* Data provided

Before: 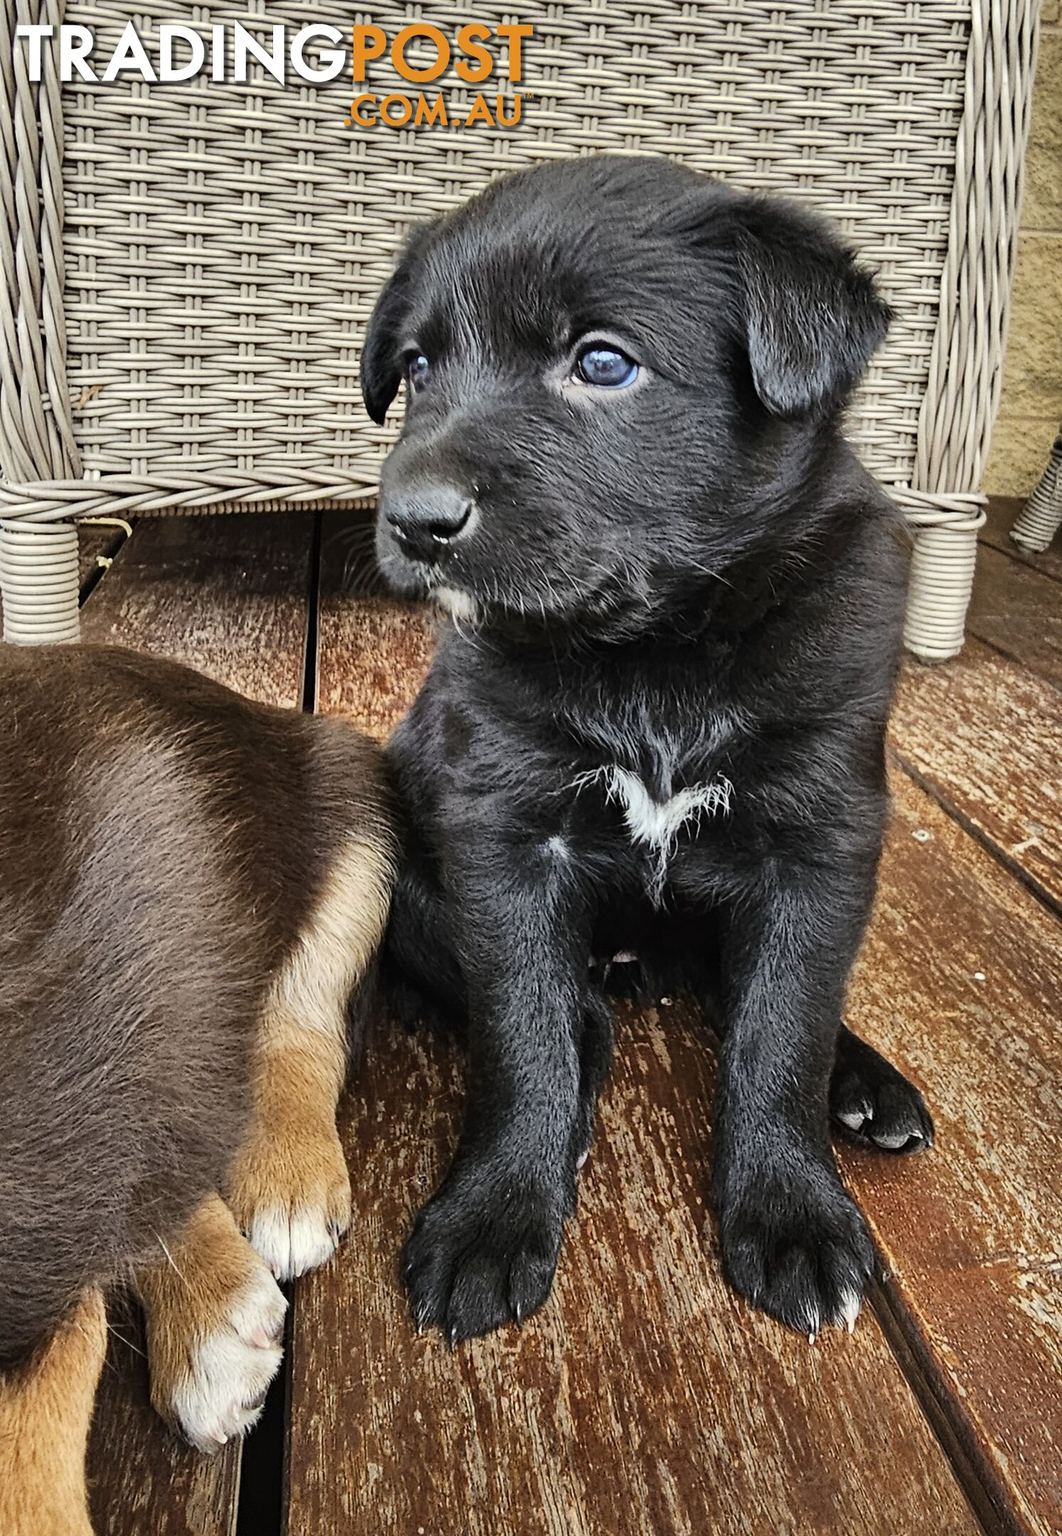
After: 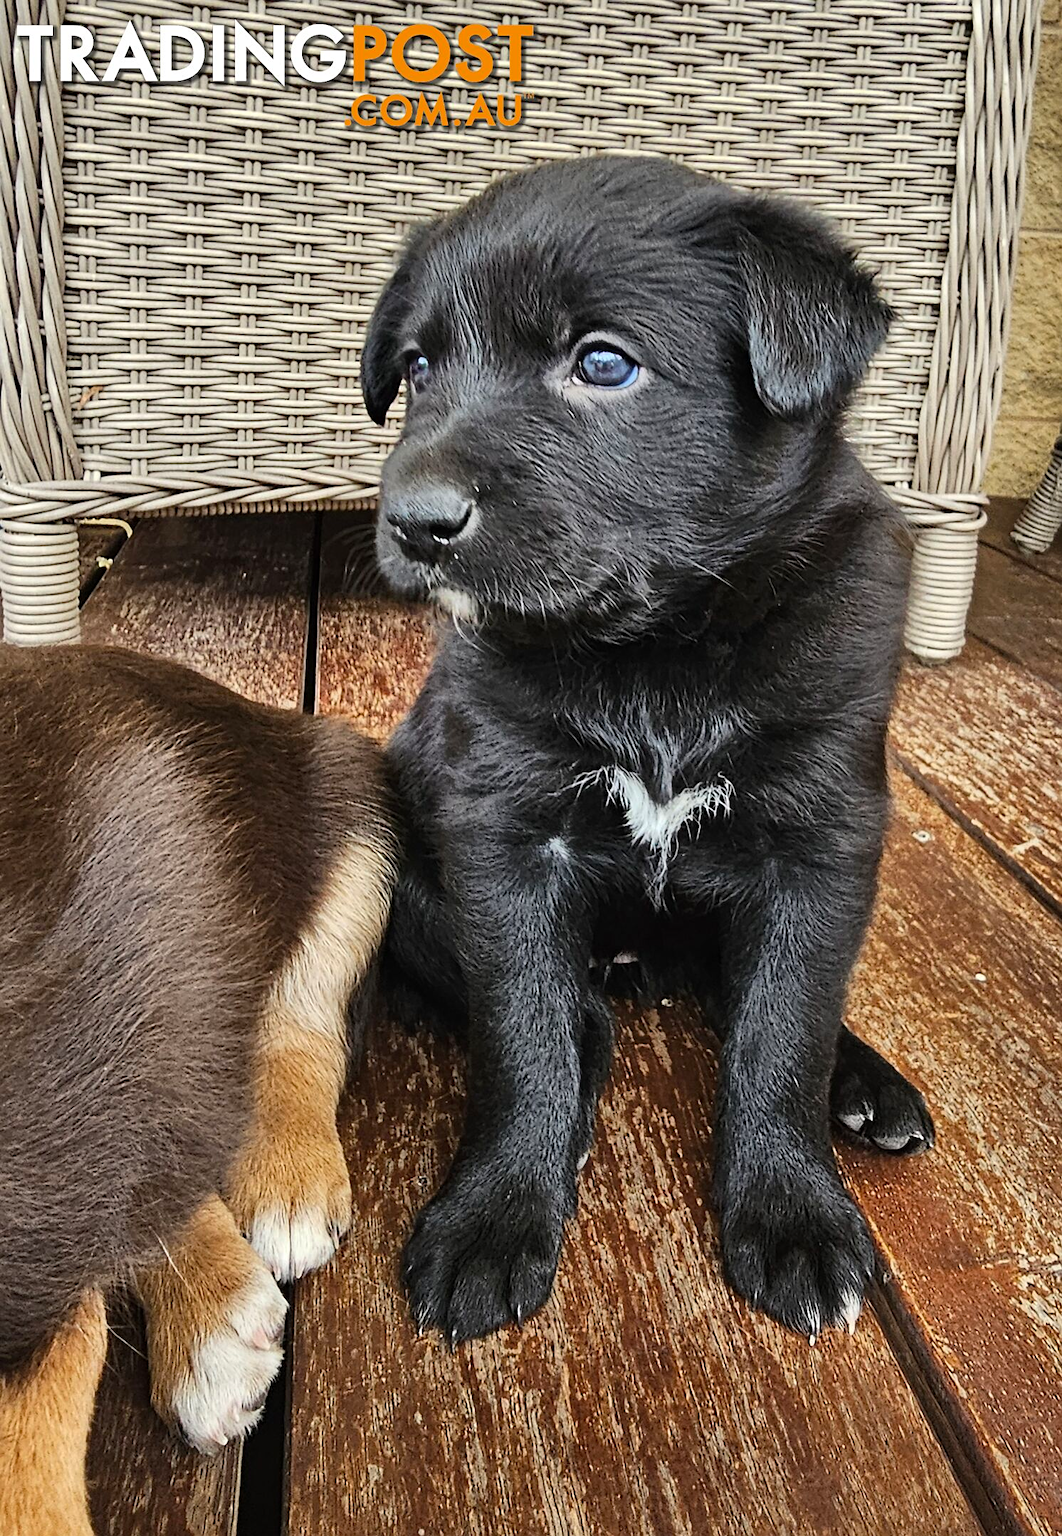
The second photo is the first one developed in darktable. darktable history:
sharpen: amount 0.212
crop: bottom 0.058%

* Task statement
Put the lines above into a numbered list, skipping any blank lines. Leave the pictures out of your answer.

* Solution to this exercise
1. Before: 
2. After: 
3. The second photo is the first one developed in darktable. darktable history:
4. sharpen: amount 0.212
5. crop: bottom 0.058%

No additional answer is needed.